Action item> From the records below, pull every line that contains the string "data" and copy each one in full.

□ □ □

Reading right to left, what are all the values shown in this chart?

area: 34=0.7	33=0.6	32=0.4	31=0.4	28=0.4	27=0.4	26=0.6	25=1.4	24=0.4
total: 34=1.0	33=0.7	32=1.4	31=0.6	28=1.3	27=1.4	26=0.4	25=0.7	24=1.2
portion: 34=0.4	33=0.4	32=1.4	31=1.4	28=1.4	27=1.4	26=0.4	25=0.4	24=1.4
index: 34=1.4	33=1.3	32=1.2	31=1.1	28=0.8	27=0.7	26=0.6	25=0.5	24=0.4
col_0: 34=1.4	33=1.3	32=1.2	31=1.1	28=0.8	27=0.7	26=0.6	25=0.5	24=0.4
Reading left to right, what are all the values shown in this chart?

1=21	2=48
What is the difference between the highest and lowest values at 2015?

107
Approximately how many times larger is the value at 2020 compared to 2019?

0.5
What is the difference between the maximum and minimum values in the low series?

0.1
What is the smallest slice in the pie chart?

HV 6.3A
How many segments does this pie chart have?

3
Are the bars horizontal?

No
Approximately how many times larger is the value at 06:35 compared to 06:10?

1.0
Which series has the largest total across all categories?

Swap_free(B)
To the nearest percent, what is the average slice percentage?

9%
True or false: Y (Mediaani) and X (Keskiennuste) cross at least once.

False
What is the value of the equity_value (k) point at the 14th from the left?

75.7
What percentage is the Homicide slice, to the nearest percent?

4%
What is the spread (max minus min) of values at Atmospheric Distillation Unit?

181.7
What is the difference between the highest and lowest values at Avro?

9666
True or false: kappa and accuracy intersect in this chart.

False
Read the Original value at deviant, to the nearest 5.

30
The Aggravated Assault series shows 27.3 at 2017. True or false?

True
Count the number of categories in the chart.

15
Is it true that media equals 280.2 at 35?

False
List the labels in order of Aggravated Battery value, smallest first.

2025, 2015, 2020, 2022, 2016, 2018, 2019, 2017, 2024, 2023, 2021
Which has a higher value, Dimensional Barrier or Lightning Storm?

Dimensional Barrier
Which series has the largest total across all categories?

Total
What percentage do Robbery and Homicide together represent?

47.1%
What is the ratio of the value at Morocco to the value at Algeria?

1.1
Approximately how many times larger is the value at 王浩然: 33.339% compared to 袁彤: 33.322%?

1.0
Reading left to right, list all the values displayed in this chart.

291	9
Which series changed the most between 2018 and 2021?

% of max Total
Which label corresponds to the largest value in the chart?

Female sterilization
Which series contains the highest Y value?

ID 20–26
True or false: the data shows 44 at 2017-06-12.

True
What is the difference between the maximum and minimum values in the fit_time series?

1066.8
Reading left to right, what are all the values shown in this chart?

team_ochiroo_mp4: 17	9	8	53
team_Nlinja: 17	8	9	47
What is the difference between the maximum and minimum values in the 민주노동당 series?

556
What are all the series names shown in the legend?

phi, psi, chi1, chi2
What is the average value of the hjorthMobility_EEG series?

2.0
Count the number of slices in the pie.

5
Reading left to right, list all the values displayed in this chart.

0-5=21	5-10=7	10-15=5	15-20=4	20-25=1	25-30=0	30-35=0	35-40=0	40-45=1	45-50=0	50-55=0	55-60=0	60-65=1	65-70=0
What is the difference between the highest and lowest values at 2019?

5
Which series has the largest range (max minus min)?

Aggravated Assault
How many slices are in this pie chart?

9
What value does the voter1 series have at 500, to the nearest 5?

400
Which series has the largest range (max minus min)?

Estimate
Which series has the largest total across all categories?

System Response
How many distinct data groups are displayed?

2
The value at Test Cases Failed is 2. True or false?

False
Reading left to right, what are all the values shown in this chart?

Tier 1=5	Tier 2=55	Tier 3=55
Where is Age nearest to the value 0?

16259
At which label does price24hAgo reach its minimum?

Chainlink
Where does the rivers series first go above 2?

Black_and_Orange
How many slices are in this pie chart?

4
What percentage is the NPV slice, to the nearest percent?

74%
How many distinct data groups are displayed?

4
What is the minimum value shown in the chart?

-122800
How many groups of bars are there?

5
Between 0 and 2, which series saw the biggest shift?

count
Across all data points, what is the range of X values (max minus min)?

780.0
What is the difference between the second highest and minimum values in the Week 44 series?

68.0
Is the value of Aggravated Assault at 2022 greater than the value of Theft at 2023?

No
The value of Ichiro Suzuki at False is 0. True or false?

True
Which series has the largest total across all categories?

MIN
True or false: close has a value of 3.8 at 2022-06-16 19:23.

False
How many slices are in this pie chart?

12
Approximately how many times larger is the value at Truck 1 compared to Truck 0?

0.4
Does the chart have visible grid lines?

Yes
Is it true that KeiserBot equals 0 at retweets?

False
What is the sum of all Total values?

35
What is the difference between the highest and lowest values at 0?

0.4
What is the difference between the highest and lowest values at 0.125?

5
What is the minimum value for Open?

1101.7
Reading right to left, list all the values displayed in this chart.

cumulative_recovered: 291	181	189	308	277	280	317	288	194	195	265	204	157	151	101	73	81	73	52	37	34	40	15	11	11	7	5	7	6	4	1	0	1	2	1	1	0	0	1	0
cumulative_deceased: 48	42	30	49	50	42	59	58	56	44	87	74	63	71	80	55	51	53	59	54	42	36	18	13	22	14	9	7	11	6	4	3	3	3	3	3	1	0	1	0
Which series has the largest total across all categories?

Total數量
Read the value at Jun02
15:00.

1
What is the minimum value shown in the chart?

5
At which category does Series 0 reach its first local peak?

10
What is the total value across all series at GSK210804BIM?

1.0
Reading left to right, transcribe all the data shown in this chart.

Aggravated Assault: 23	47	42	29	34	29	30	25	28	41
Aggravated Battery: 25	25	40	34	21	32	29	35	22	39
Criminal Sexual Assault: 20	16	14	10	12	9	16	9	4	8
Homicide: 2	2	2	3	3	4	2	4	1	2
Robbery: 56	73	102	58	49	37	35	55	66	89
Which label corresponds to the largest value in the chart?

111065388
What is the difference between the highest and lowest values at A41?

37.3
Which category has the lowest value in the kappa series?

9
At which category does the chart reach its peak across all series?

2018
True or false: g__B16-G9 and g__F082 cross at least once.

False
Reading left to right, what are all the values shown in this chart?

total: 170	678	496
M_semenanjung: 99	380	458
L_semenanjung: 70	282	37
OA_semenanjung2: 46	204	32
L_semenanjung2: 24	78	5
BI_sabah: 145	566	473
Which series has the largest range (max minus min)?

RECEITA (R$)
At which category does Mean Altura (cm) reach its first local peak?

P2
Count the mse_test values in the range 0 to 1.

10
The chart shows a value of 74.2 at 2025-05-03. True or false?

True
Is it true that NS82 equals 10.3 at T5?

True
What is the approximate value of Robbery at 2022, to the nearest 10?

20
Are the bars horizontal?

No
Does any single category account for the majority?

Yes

□ □ □

Response box>
True or false: the data shows 44 at 2017-06-12.
How many distinct data groups are displayed?
How many distinct data groups are displayed?
Across all data points, what is the range of X values (max minus min)?
Reading left to right, transcribe all the data shown in this chart.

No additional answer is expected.